Problem statement.
Print out the data exactly, keeping every image out of it.

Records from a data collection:
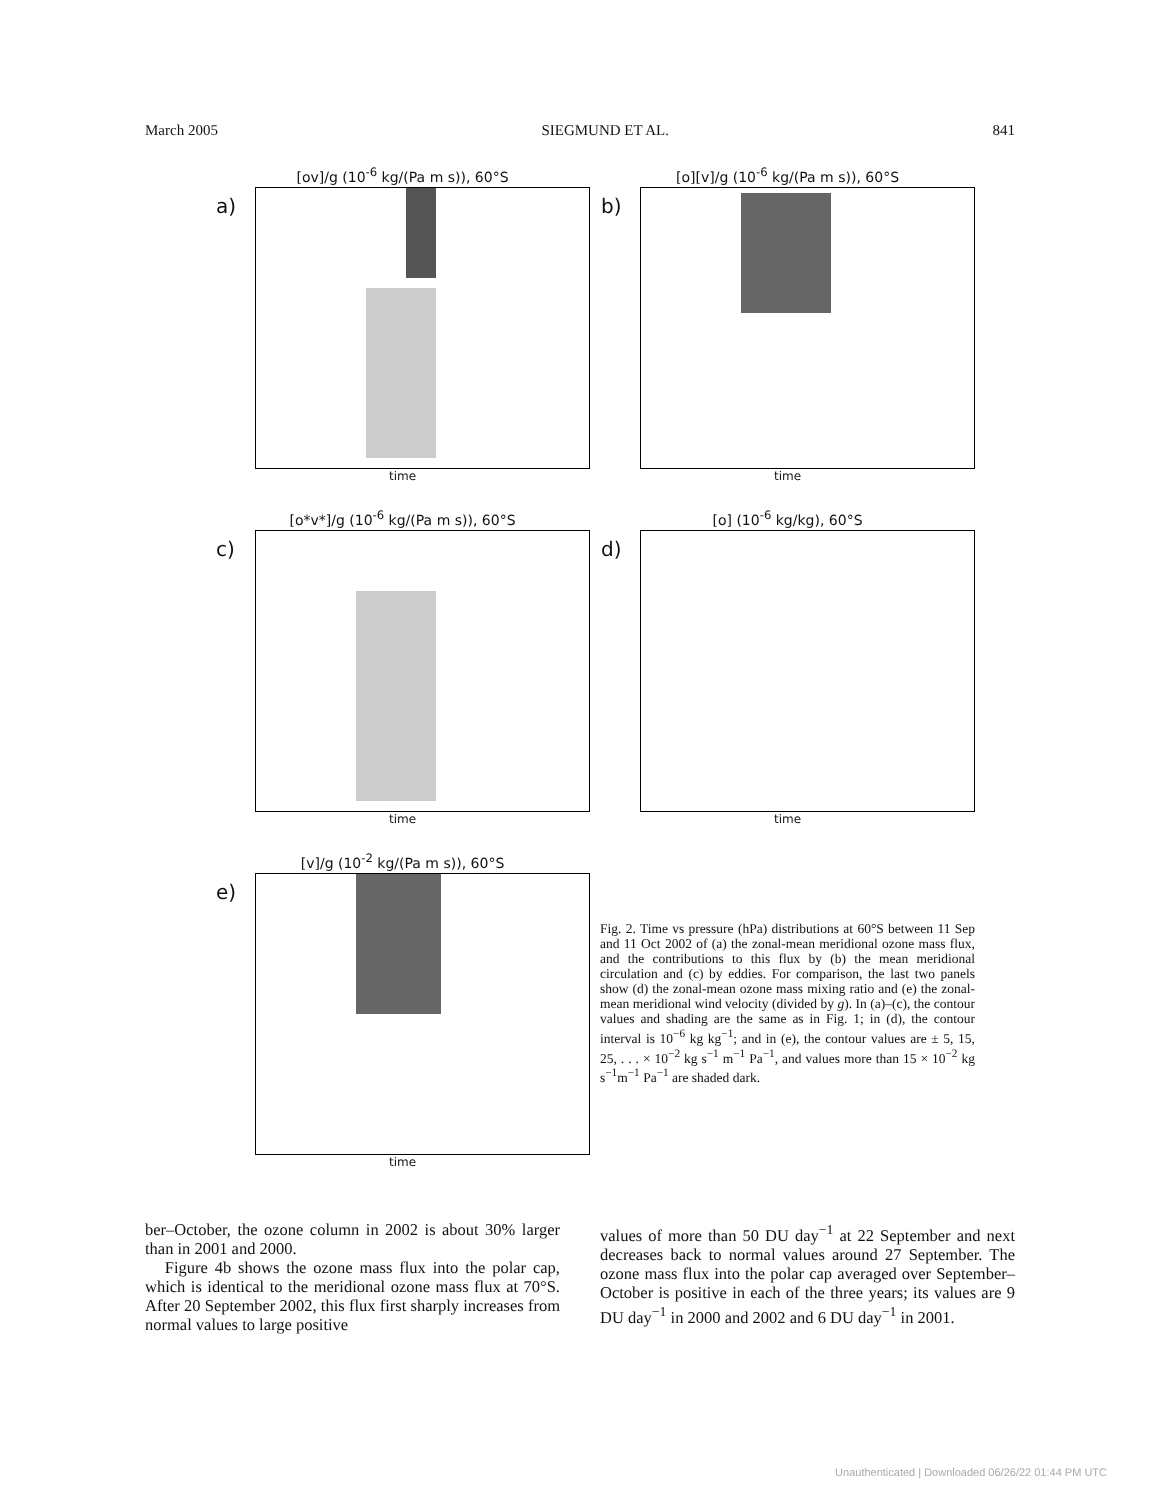March 2005 SIEGMUND ET AL. 841
[ov]/g (10<sup>-6</sup> kg/(Pa m s)), 60°S
a)
time
[o][v]/g (10<sup>-6</sup> kg/(Pa m s)), 60°S
b)
time
[o*v*]/g (10<sup>-6</sup> kg/(Pa m s)), 60°S
c)
time
[o] (10<sup>-6</sup> kg/kg), 60°S
d)
time
[v]/g (10<sup>-2</sup> kg/(Pa m s)), 60°S
e)
time
Fig. 2. Time vs pressure (hPa) distributions at 60°S between 11 Sep and 11 Oct 2002 of (a) the zonal-mean meridional ozone mass flux, and the contributions to this flux by (b) the mean meridional circulation and (c) by eddies. For comparison, the last two panels show (d) the zonal-mean ozone mass mixing ratio and (e) the zonal-mean meridional wind velocity (divided by g). In (a)–(c), the contour values and shading are the same as in Fig. 1; in (d), the contour interval is 10<sup>−6</sup> kg kg<sup>−1</sup>; and in (e), the contour values are ± 5, 15, 25, . . . × 10<sup>−2</sup> kg s<sup>−1</sup> m<sup>−1</sup> Pa<sup>−1</sup>, and values more than 15 × 10<sup>−2</sup> kg s<sup>−1</sup>m<sup>−1</sup> Pa<sup>−1</sup> are shaded dark.
ber–October, the ozone column in 2002 is about 30% larger than in 2001 and 2000.
Figure 4b shows the ozone mass flux into the polar cap, which is identical to the meridional ozone mass flux at 70°S. After 20 September 2002, this flux first sharply increases from normal values to large positive
values of more than 50 DU day<sup>−1</sup> at 22 September and next decreases back to normal values around 27 September. The ozone mass flux into the polar cap averaged over September–October is positive in each of the three years; its values are 9 DU day<sup>−1</sup> in 2000 and 2002 and 6 DU day<sup>−1</sup> in 2001.
Unauthenticated | Downloaded 06/26/22 01:44 PM UTC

Final answer.
March 2005 SIEGMUND ET AL. 841
[ov]/g (10<sup>-6</sup> kg/(Pa m s)), 60°S
a)
time
[o][v]/g (10<sup>-6</sup> kg/(Pa m s)), 60°S
b)
time
[o*v*]/g (10<sup>-6</sup> kg/(Pa m s)), 60°S
c)
time
[o] (10<sup>-6</sup> kg/kg), 60°S
d)
time
[v]/g (10<sup>-2</sup> kg/(Pa m s)), 60°S
e)
time
Fig. 2. Time vs pressure (hPa) distributions at 60°S between 11 Sep and 11 Oct 2002 of (a) the zonal-mean meridional ozone mass flux, and the contributions to this flux by (b) the mean meridional circulation and (c) by eddies. For comparison, the last two panels show (d) the zonal-mean ozone mass mixing ratio and (e) the zonal-mean meridional wind velocity (divided by g). In (a)–(c), the contour values and shading are the same as in Fig. 1; in (d), the contour interval is 10<sup>−6</sup> kg kg<sup>−1</sup>; and in (e), the contour values are ± 5, 15, 25, . . . × 10<sup>−2</sup> kg s<sup>−1</sup> m<sup>−1</sup> Pa<sup>−1</sup>, and values more than 15 × 10<sup>−2</sup> kg s<sup>−1</sup>m<sup>−1</sup> Pa<sup>−1</sup> are shaded dark.
ber–October, the ozone column in 2002 is about 30% larger than in 2001 and 2000.
Figure 4b shows the ozone mass flux into the polar cap, which is identical to the meridional ozone mass flux at 70°S. After 20 September 2002, this flux first sharply increases from normal values to large positive
values of more than 50 DU day<sup>−1</sup> at 22 September and next decreases back to normal values around 27 September. The ozone mass flux into the polar cap averaged over September–October is positive in each of the three years; its values are 9 DU day<sup>−1</sup> in 2000 and 2002 and 6 DU day<sup>−1</sup> in 2001.
Unauthenticated | Downloaded 06/26/22 01:44 PM UTC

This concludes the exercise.